Appointing a single office to take charge of the counter-drone mission, Maj. Gen. Gainey said, means there’s likely to be less redundancy. It’s an argument that others in the defense community are making.

“There is inefficiency of cost and effectiveness today by the Navy, the Army, the Air Force, the Marines and soon to be the Space Force of all having primary separate weapon systems to integrate, early warn, track and intercept with separate command-and-control systems,” according to the Alexandria, Va.-based Missile Defense Advocacy Alliance.

Streamlining the system so everything can work together is among the most critical missions of the Pentagon’s new anti-drone office. Next month, officials expect to have chosen weapons and radar systems to accomplish three standing missions: protect fixed locations like military bases; provide anti-drone overwatch for mobile units; and choose a hand-held system that can be used by an individual soldier on the ground.

“We know there’s no ‘silver bullet’ to get after the UAV problem. It takes a layered approach of different systems that you integrate,” Gen. Gainey said.

Picking one system over another is only one part of the mission for the office. Also, Gen. Gainey’s team is focusing on requirements, training and especially integration among the services.
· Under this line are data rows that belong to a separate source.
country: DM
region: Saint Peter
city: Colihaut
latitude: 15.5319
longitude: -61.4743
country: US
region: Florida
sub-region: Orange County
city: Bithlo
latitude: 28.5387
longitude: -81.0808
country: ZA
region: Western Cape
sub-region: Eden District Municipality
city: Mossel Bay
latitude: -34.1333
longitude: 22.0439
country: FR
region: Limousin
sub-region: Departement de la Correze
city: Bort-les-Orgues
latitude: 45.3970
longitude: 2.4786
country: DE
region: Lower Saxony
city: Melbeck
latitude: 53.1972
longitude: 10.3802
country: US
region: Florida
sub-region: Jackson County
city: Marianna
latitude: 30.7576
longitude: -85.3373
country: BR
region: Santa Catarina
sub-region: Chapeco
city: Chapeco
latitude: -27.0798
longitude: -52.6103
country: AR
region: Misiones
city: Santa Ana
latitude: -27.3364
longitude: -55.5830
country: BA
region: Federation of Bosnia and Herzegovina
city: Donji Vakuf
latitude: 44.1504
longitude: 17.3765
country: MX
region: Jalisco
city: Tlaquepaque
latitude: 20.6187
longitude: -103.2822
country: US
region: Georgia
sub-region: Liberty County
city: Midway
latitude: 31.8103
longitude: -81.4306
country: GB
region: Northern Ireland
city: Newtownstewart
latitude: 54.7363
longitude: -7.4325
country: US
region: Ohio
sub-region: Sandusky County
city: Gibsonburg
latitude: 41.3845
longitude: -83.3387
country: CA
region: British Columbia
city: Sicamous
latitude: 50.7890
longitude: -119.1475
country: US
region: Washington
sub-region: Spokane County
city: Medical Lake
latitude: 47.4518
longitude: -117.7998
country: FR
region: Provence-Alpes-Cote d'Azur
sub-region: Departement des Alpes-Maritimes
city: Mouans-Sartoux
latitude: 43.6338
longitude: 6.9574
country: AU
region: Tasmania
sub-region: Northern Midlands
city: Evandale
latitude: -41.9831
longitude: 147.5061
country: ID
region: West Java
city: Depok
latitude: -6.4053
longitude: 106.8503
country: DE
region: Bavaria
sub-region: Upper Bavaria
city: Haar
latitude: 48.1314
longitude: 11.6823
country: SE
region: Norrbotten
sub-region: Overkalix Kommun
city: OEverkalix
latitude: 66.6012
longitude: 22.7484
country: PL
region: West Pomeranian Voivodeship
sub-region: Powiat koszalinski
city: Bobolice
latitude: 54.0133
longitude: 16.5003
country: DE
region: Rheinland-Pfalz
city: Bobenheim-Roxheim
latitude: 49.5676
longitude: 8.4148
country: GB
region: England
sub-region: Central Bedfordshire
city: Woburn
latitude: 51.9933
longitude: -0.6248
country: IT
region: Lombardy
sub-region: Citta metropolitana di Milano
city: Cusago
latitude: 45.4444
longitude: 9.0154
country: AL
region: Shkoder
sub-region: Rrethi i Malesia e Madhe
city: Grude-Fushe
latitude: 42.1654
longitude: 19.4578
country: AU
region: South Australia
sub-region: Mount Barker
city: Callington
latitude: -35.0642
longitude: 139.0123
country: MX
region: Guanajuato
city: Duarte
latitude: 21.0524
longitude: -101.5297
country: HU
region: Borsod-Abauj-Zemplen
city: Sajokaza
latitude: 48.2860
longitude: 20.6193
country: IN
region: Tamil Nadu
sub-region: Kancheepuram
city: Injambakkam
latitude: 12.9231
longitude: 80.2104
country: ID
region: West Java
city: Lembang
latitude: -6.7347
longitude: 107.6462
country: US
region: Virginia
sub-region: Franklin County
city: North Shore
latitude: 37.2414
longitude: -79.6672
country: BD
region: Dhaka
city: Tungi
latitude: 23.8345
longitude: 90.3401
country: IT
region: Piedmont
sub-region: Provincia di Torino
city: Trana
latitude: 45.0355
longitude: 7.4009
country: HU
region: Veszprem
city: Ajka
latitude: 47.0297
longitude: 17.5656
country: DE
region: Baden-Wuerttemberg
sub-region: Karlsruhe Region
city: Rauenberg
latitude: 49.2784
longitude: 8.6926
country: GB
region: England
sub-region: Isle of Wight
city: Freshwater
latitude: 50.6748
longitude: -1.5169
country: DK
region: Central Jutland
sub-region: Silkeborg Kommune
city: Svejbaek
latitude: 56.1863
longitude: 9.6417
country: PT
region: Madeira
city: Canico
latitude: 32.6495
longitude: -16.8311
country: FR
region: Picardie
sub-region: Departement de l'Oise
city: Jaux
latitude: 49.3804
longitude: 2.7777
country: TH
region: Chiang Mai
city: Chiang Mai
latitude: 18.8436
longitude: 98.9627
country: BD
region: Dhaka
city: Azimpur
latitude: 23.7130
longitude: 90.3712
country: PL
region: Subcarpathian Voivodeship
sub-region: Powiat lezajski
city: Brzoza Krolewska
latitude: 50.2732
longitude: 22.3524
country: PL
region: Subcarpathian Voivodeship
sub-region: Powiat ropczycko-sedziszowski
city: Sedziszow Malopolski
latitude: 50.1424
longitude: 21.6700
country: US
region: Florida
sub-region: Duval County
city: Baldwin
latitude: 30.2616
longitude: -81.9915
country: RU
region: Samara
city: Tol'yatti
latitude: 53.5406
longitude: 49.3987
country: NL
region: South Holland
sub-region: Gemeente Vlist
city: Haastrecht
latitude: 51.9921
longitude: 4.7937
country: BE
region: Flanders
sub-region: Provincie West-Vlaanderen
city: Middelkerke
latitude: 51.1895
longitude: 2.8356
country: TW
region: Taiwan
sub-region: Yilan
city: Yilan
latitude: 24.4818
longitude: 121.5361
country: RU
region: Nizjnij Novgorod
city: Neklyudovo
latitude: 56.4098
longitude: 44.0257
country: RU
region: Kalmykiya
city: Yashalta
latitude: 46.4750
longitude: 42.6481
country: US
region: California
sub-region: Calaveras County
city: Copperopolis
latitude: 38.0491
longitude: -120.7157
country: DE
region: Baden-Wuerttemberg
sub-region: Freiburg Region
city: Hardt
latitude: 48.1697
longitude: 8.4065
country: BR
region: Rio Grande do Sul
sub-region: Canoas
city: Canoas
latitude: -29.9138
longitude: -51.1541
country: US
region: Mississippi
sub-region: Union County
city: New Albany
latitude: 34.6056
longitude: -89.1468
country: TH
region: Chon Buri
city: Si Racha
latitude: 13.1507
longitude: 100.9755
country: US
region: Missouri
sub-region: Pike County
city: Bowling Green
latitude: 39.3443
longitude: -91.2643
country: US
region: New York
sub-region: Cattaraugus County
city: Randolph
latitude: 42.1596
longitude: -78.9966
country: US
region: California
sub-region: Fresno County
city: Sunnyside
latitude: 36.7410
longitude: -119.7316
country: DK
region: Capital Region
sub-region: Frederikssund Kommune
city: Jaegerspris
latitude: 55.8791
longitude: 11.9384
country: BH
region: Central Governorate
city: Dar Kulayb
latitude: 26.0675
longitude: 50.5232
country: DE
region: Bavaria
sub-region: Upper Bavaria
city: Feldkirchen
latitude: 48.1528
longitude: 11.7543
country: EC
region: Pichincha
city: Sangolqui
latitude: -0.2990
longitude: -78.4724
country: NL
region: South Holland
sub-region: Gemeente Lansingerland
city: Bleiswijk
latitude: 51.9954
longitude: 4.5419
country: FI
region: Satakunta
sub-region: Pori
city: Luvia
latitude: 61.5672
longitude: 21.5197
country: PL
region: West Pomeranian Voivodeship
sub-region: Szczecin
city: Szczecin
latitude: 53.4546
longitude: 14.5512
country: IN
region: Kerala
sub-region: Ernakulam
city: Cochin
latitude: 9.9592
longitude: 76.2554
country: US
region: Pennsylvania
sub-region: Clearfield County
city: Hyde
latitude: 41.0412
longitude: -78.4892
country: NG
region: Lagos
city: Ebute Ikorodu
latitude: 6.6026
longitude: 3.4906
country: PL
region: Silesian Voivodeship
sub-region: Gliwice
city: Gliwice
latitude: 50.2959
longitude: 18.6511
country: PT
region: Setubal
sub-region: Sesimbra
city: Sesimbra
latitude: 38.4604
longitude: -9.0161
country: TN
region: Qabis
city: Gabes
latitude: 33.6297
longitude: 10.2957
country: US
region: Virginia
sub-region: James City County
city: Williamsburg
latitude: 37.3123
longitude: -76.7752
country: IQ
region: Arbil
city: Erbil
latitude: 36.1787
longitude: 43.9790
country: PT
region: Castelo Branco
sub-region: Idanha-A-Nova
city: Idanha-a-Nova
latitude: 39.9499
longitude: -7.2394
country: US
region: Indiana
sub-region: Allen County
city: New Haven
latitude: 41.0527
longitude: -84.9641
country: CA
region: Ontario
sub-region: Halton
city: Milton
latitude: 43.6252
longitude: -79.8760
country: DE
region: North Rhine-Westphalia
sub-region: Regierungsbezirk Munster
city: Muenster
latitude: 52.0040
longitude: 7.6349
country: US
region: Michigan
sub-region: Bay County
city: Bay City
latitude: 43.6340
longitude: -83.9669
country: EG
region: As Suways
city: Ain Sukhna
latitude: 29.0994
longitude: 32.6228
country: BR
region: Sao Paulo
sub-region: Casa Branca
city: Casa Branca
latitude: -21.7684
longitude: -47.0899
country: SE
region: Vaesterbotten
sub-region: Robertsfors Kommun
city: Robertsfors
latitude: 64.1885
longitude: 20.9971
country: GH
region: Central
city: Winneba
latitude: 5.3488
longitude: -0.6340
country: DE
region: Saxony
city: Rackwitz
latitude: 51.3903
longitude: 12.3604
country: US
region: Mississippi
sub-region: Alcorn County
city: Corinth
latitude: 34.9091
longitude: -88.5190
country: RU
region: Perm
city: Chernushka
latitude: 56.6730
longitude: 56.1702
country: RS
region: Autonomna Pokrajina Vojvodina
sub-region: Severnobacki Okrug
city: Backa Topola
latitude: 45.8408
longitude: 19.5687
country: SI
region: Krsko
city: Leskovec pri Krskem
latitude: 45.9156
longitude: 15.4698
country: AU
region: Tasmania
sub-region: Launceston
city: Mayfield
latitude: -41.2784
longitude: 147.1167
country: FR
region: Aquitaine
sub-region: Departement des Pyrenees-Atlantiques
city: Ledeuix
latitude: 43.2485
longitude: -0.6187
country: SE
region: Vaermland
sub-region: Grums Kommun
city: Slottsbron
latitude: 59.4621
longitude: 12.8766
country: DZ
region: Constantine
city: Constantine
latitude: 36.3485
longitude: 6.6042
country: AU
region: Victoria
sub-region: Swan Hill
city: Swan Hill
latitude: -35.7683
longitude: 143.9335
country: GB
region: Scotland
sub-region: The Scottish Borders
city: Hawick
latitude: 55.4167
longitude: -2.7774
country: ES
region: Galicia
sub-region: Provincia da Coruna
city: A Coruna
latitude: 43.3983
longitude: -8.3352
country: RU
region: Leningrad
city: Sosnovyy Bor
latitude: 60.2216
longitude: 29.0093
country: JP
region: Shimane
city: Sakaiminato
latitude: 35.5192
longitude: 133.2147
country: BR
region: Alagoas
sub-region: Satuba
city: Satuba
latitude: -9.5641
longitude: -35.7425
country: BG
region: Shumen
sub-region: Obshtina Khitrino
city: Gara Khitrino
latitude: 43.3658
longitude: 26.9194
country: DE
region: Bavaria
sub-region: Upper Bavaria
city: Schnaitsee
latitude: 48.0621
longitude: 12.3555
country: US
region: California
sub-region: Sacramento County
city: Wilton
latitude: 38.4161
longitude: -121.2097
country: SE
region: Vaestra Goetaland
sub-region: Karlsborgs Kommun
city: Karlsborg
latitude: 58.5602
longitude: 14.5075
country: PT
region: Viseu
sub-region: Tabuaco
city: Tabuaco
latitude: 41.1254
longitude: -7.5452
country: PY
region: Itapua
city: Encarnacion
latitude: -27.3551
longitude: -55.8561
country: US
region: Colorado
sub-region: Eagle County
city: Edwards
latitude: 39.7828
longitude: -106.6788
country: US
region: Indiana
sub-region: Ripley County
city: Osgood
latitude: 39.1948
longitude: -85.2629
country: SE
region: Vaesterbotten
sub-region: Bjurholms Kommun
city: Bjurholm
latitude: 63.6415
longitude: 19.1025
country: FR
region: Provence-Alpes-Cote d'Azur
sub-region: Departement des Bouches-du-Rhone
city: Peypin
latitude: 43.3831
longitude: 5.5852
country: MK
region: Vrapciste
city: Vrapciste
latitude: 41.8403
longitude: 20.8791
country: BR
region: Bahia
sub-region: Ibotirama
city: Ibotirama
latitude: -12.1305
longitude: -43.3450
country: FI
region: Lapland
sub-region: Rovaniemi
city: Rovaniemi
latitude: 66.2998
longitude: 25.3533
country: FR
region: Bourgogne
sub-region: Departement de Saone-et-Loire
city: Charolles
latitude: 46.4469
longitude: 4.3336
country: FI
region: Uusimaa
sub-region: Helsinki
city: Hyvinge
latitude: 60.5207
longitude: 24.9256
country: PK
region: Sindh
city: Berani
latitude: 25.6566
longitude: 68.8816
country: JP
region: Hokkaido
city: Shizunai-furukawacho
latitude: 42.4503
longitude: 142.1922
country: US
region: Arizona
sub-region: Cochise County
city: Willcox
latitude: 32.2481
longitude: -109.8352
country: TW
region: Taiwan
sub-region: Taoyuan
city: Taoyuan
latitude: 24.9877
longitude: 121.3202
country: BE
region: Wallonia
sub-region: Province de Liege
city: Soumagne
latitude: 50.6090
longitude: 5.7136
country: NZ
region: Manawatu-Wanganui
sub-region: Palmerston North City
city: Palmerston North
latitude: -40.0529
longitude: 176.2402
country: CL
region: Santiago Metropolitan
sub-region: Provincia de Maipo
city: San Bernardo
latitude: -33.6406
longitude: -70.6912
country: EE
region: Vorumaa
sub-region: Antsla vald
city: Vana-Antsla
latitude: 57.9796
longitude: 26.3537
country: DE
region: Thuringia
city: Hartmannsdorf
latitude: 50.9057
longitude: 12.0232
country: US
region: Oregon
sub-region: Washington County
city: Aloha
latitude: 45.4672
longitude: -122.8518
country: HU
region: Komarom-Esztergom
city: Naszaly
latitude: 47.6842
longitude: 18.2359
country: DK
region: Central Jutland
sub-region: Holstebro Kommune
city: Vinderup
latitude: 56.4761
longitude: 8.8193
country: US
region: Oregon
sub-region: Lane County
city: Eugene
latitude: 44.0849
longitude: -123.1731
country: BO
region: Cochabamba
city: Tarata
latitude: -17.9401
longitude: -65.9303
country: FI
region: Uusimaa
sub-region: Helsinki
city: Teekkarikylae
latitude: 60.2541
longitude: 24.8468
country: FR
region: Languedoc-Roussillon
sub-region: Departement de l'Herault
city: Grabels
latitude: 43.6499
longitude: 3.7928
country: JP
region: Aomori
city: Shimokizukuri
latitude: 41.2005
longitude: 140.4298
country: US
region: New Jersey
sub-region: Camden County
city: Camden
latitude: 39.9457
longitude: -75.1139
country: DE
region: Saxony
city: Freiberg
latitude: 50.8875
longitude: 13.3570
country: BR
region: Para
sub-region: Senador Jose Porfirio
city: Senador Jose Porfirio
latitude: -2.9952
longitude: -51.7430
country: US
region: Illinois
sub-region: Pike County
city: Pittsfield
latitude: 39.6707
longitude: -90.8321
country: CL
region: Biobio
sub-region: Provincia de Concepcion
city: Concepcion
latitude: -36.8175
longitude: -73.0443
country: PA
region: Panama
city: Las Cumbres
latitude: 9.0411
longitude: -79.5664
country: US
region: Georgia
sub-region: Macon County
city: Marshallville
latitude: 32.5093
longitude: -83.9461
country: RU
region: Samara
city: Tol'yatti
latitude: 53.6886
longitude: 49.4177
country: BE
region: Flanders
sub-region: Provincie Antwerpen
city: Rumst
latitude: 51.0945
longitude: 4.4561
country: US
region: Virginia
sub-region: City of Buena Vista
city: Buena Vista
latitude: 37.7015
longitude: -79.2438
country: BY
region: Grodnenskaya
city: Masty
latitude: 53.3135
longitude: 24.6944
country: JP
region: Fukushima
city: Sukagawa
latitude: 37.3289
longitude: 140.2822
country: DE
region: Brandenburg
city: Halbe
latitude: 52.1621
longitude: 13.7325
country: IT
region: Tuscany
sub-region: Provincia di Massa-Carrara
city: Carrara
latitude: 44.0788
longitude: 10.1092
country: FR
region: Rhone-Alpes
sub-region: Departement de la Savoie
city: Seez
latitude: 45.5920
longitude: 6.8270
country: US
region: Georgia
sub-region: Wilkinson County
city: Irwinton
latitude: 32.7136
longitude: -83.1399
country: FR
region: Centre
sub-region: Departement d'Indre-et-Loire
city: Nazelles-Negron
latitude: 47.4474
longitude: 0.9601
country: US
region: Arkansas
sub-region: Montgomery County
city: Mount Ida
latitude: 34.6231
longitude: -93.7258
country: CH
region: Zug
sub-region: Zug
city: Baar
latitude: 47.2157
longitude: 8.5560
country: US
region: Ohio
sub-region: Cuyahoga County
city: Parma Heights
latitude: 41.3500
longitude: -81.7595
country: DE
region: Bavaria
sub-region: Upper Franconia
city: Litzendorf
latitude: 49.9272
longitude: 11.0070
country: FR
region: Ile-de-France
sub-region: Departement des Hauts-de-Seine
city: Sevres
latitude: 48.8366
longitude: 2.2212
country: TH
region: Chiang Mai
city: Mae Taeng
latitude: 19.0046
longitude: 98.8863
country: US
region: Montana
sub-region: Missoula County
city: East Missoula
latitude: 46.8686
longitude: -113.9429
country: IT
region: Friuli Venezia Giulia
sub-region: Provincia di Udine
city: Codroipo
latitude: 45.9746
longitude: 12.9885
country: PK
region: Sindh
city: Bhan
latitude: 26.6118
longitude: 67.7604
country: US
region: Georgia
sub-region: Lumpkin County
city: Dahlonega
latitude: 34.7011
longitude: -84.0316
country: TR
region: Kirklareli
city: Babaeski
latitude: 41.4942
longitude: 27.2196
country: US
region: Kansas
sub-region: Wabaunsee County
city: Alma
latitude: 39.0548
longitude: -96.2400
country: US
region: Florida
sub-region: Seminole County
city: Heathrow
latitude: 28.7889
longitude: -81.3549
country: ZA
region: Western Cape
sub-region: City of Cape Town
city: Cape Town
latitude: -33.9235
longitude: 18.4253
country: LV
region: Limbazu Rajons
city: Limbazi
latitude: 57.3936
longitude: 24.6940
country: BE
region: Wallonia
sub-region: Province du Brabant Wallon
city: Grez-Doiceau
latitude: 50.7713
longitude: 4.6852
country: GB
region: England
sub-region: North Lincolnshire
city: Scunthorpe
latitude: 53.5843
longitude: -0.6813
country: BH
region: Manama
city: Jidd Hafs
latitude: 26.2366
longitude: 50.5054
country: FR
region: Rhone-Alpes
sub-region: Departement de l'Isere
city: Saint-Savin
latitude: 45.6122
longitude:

Like the internet and GPS, drones can trace their origins to the military but now have applications in virtually every setting. Goldman Sachs estimates a $100 billion opportunity for unmanned aerial vehicles in the commercial market.

But, the ease with which combat-capable drones can be obtained by relatively impoverished forces — such as Yemen’s Iran-backed Houthi rebels — means they can serve a dual purpose as weapons. There have been reports that Islamic State units in Iraq and Syria have used cheap, off-the-shelf drones to deliver grenades into enemy positions.

Even relatively primitive militaries could potentially wreak havoc by employing huge numbers of small, cheap drones to confuse and overwhelm an enemy force. A recent RAND Corporation report delved into the concept of using a swarm of drones to create a “targeting mesh” in contested airspace, overwhelming any defense by the sheer force of numbers.

“Preliminary research suggests that if the cost of the UAVs, including launch, can be kept low enough, it will be possible to pursue a strategy of pure saturation, replenishing the mesh at a rate faster than the enemy can attrit it, until the enemy exhausts its on-hand inventory of interceptor missiles,” reads a key finding of the report.

Those strategies underscore how drone warfare has quickly gone from being borderline science fiction to a hard reality.

“The threat is out there,” Gen. Gainey said.

Trained as an air defense artillery officer in the Army, Maj. Gen. Gainey has spent most of his military career contending with attacks from the air. Before the creation of the Army-led anti-drone office, he had been working on the subject for more than a year in the Pentagon as a member of Joint Chiefs of Staff directorate focused on evaluating and developing force structure requirements.